Database Unavailability in Frankfurt
Incident Report for Render
Postmortem

Summary

A node provided by our external cloud provider had a hardware issue and failed its status check on May 23, 2022, 08:30 AM UTC. The engineer on-call was automatically paged at 08:57 AM UTC. The engineer investigated the issue - database instances were unable to start on a healthy node because their disks were still attached to the old node. The engineer manually terminated the node around 09:27 AM UTC, which allowed disks to be attached to healthy nodes.
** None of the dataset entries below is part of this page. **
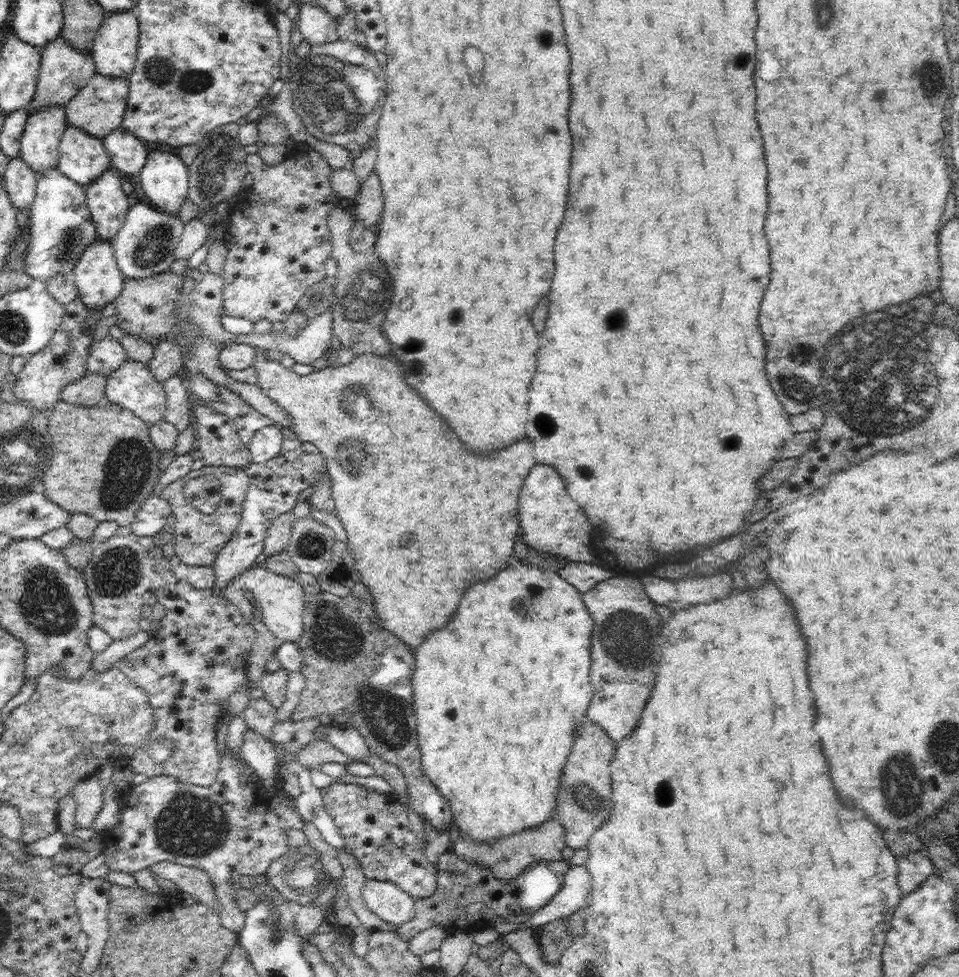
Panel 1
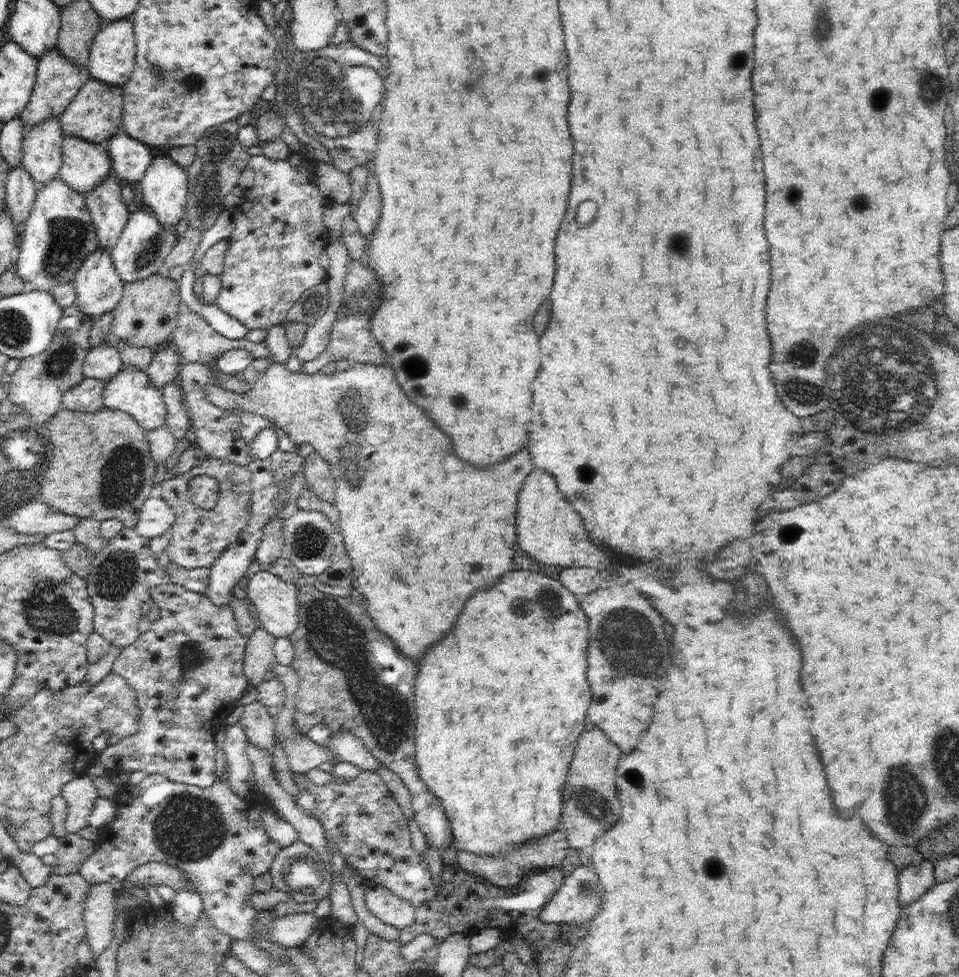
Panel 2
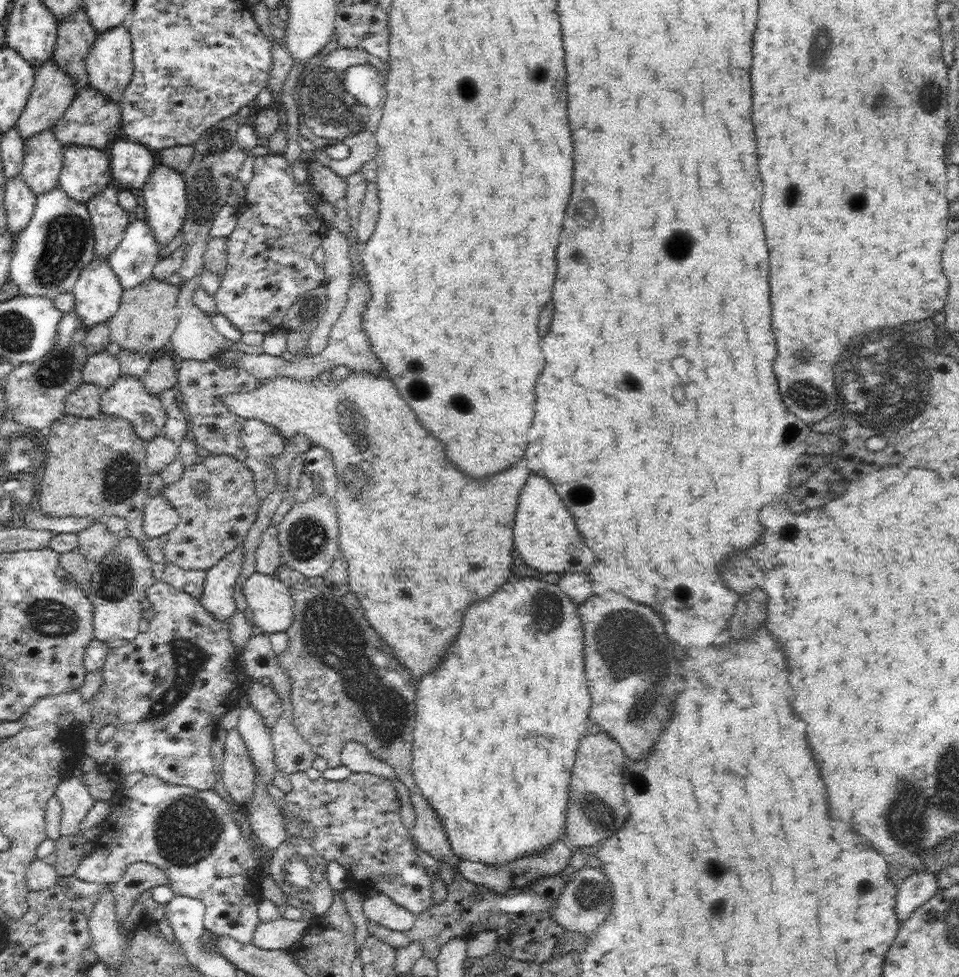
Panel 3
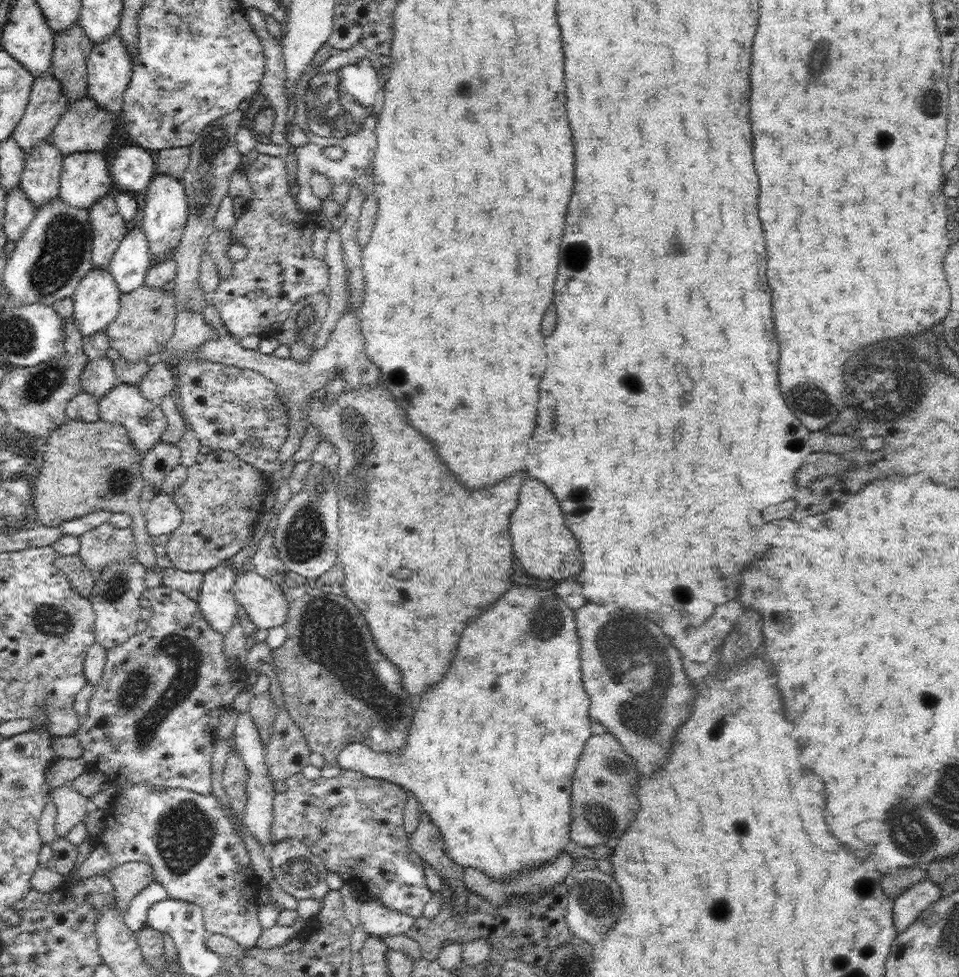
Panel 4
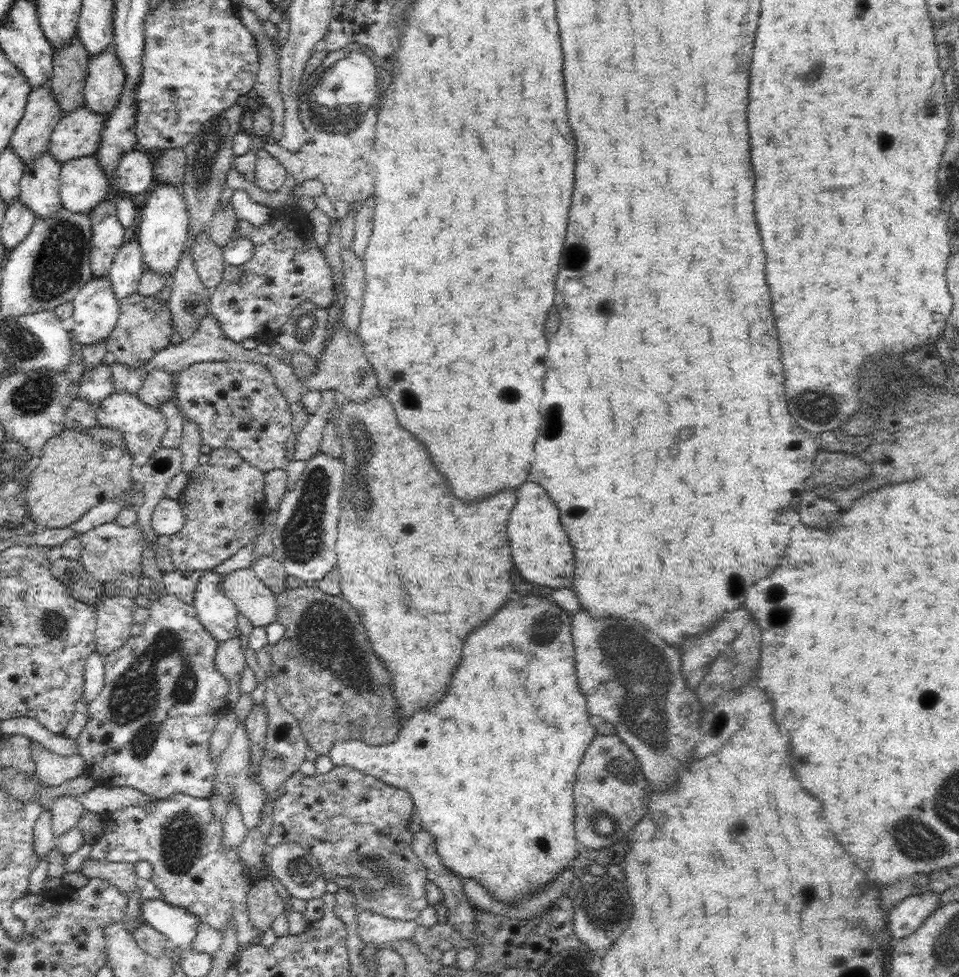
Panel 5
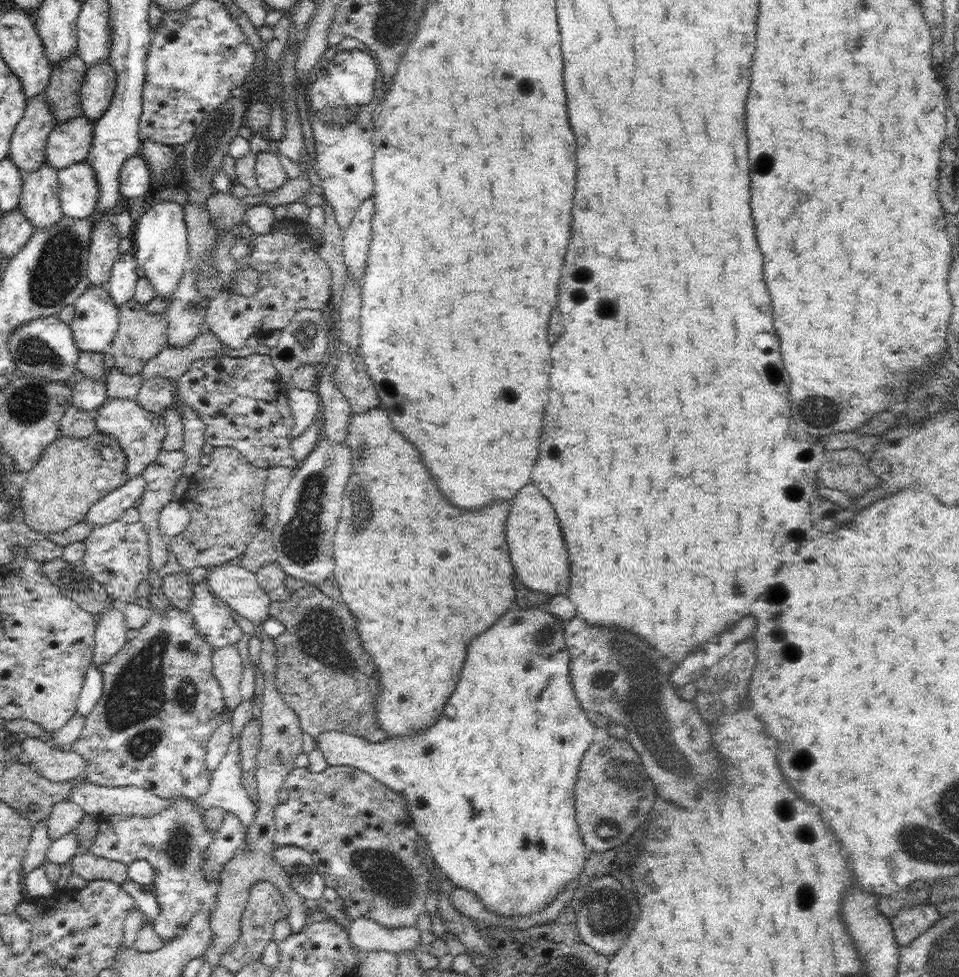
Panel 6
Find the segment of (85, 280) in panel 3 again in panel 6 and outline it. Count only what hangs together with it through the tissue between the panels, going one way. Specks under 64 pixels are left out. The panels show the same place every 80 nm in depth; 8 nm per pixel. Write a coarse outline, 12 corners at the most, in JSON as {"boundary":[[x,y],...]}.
{"boundary":[[105,285],[89,286],[69,325],[84,352],[109,351],[119,308]]}

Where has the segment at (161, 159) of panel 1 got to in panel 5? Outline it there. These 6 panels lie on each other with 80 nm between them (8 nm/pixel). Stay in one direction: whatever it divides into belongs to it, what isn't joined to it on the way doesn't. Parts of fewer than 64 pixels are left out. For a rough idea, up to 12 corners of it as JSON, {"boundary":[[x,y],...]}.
{"boundary":[[156,184],[136,235],[150,270],[170,276],[189,237],[181,189]]}

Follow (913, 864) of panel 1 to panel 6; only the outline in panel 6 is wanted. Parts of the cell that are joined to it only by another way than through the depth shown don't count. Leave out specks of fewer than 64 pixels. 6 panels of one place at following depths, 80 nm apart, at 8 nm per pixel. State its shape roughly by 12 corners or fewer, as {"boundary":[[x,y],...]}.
{"boundary":[[936,905],[904,906],[891,919],[897,943],[906,946],[940,919]]}

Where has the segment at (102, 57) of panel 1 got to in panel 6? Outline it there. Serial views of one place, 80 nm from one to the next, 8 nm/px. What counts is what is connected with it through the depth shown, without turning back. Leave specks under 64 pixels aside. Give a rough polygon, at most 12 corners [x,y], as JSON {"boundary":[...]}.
{"boundary":[[108,59],[87,69],[83,115],[96,122],[108,110],[116,73]]}

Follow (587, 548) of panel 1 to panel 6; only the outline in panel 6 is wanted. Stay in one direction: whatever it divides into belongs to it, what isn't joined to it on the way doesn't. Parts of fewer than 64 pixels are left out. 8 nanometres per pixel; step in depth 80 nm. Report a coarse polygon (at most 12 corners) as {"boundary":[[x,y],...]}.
{"boundary":[[532,484],[510,504],[515,576],[548,596],[568,594],[558,516]]}

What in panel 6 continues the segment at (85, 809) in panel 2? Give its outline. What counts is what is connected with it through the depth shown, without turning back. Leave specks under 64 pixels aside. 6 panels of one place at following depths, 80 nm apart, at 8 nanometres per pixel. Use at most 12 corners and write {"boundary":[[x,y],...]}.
{"boundary":[[69,798],[46,820],[50,840],[74,831],[84,816]]}

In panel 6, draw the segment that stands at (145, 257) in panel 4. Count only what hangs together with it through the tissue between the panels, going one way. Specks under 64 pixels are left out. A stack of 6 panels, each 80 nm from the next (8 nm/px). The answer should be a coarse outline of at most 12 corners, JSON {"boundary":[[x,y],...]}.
{"boundary":[[134,252],[119,255],[105,289],[120,308],[141,271]]}

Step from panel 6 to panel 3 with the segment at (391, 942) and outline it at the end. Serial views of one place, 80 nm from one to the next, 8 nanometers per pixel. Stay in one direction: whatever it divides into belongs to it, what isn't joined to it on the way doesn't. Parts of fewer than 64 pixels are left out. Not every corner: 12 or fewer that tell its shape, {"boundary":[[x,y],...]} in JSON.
{"boundary":[[370,890],[367,921],[406,932],[415,916],[388,895]]}

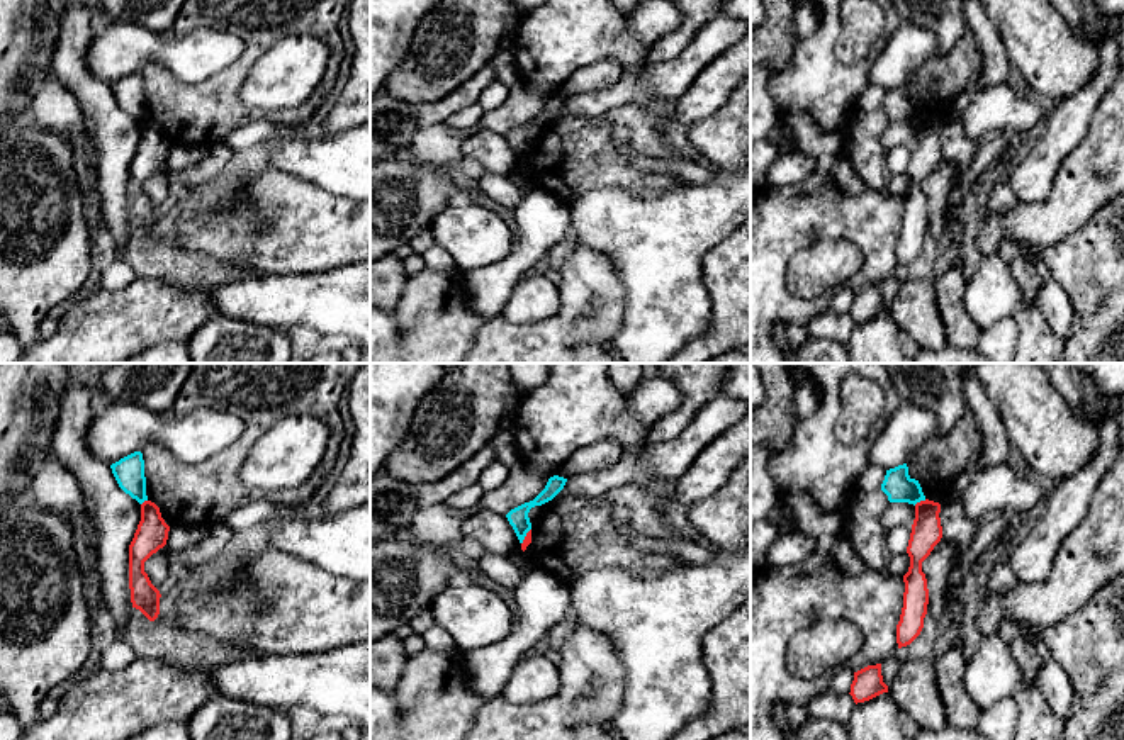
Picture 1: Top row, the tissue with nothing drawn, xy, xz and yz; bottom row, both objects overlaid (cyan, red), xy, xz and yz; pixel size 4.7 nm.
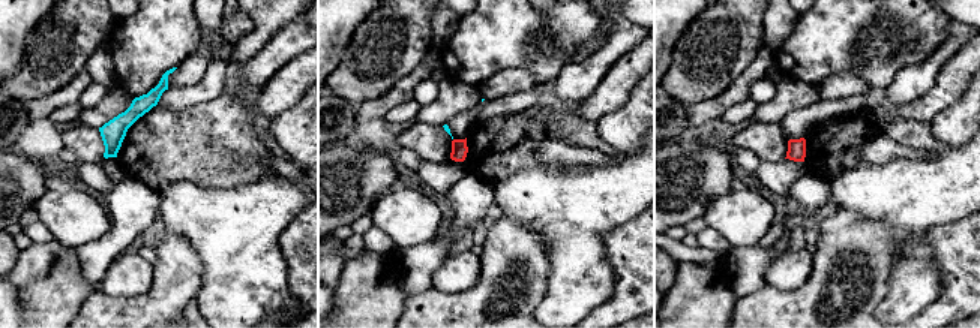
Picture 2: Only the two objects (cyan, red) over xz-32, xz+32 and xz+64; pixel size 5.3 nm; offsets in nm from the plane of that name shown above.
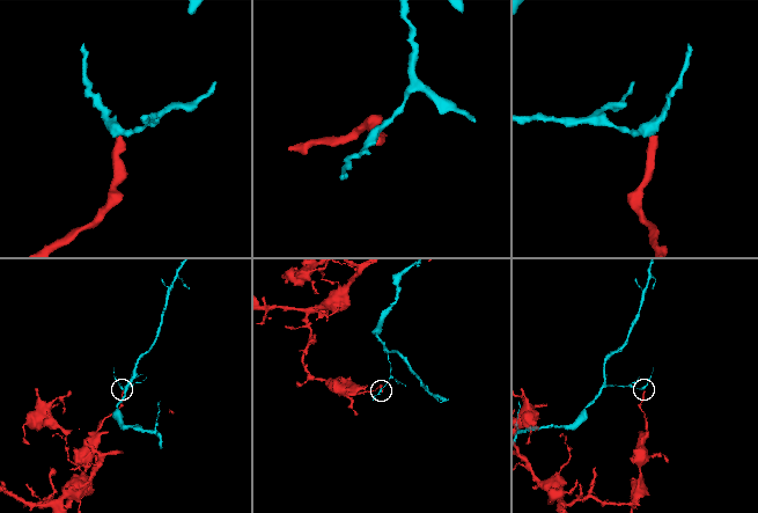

This allowed all database instances to come back online by 09:35 AM UTC.

Impact

All user Postgres databases on the node had a complete outage from 08:30 AM UTC to 09:35 AM UTC (up to 1 hour and 5 minutes of downtime).

Root Cause

A node provided by our external cloud provider had a hardware issue and failed its status check at May 23, 2022 08:30 AM UTC.

Mitigations

Hardware issues are rare, but expected occurrences. Our mitigations focus on detection and reducing the time to resolve.

The alert that paged on-call fires after databases are stuck in a single state while starting up for at least 15 minutes - This paged engineer on call after 27 minutes of downtime. We are working on creating an alert that fires sooner.

The engineer took corrective action to resolve the incident 30 minutes after being paged. We are working on making it easier to identify the correct action to take faster and will eventually automate this to reduce the time to resolve.

We created a StatusPage incident 19 minutes after being paged (46 minutes into the outage). As a result, our status page incorrectly reflected 19 minutes of partial downtime. We cannot edit the incident details but have manually updated the uptime to correctly reflect the 1 hour and 5 minutes of total downtime. We will review our incident procedures to ensure our status page reflects our reliability as accurately as possible.

We are also working on High Availability (HA) features for Postgres which should be available around Q4 2022. Users opting into this feature after the feature is completed will suffer minimal downtime if a hardware issue occurs on the node that the primary is on.

Posted May 26, 2022 - 19:57 UTC

Resolved
Issues with Postgres database availability in Frankfurt have now been resolved.
Posted May 23, 2022 - 09:35 UTC
Investigating
We've received reports of issues with Postgres database availability in Frankfurt. Engineers are investigating.
Posted May 23, 2022 - 09:16 UTC
This incident affected: Frankfurt (PostgreSQL).